## What is needed
Reproduce the lines from the one holding "wider, wie idiotisch ich es finde, dass jedes Bundesland sein" to the end of the entries. Include both ends and change nothing.
[Records shown — start]
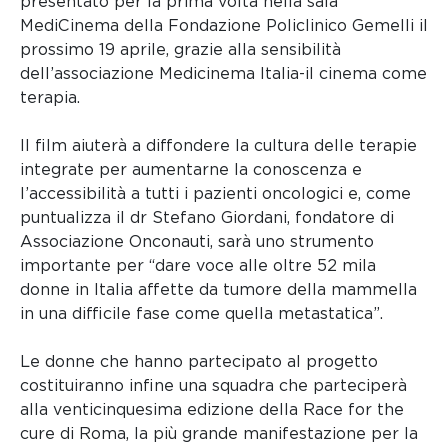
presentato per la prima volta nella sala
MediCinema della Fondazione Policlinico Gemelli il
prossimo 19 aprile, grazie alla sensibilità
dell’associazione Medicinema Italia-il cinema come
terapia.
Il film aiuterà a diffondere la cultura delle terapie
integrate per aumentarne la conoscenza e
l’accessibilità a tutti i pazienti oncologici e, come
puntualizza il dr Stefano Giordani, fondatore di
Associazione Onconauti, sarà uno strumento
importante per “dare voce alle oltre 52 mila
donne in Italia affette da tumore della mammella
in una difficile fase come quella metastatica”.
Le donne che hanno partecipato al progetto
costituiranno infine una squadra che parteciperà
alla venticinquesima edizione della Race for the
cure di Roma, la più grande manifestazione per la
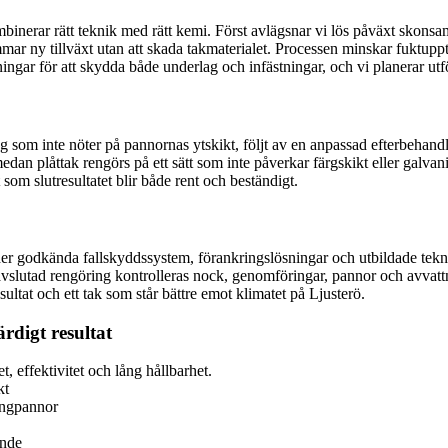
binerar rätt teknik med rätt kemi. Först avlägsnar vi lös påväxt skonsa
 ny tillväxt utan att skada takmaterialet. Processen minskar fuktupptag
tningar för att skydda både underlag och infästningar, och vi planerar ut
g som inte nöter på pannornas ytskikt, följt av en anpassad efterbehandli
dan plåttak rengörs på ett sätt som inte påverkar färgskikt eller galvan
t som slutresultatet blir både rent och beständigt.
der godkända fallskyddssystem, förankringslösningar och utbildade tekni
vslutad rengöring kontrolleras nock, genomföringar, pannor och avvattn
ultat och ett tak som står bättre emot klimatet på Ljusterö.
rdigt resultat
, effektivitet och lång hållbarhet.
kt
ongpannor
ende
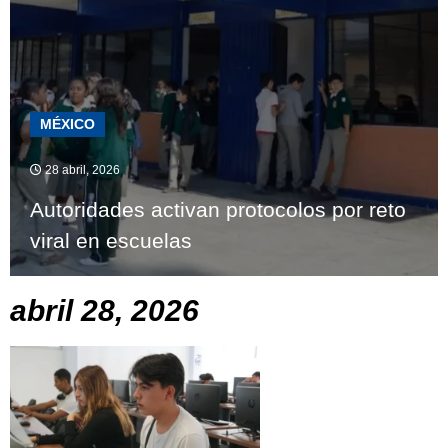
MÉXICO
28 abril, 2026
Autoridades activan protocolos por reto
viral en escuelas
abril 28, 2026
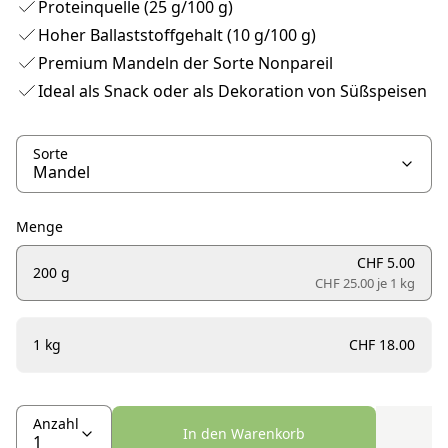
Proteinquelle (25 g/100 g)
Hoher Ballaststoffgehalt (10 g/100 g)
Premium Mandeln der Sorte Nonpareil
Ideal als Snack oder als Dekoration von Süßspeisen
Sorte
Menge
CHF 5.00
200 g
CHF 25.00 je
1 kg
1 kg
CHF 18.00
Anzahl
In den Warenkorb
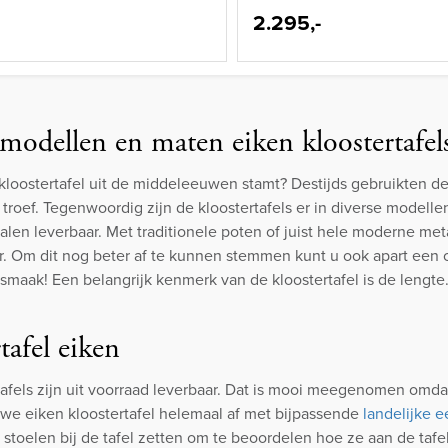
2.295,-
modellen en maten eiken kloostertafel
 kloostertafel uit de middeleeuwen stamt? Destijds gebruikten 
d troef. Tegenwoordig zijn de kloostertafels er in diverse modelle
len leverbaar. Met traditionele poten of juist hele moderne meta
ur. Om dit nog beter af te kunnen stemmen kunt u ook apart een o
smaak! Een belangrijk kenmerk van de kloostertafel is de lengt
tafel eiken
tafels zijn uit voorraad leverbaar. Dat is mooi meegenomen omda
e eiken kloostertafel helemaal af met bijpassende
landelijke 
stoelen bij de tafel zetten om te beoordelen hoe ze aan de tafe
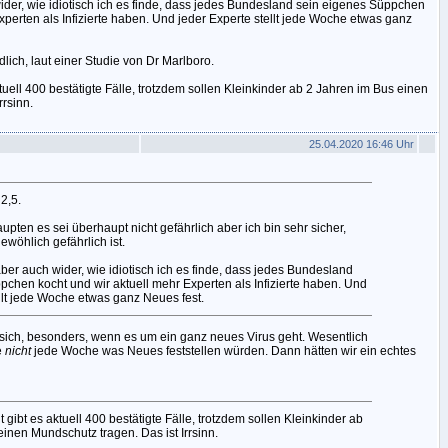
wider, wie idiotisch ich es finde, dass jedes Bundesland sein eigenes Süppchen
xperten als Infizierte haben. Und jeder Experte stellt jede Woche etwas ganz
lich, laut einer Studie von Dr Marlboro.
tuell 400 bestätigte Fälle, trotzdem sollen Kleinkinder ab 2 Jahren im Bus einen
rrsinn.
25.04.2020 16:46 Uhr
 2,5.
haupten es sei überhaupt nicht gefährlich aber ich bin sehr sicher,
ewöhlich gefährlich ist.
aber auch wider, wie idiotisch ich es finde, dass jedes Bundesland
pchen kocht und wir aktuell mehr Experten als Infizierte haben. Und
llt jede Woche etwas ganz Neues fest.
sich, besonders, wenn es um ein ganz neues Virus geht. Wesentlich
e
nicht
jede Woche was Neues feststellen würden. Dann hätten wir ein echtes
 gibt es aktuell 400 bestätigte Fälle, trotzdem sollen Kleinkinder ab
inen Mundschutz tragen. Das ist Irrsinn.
[Records shown — finish]
## Expected answer
wider, wie idiotisch ich es finde, dass jedes Bundesland sein eigenes Süppchen
xperten als Infizierte haben. Und jeder Experte stellt jede Woche etwas ganz
lich, laut einer Studie von Dr Marlboro.
tuell 400 bestätigte Fälle, trotzdem sollen Kleinkinder ab 2 Jahren im Bus einen
rrsinn.
25.04.2020 16:46 Uhr
 2,5.
haupten es sei überhaupt nicht gefährlich aber ich bin sehr sicher,
ewöhlich gefährlich ist.
aber auch wider, wie idiotisch ich es finde, dass jedes Bundesland
pchen kocht und wir aktuell mehr Experten als Infizierte haben. Und
llt jede Woche etwas ganz Neues fest.
sich, besonders, wenn es um ein ganz neues Virus geht. Wesentlich
e
nicht
jede Woche was Neues feststellen würden. Dann hätten wir ein echtes
 gibt es aktuell 400 bestätigte Fälle, trotzdem sollen Kleinkinder ab
inen Mundschutz tragen. Das ist Irrsinn.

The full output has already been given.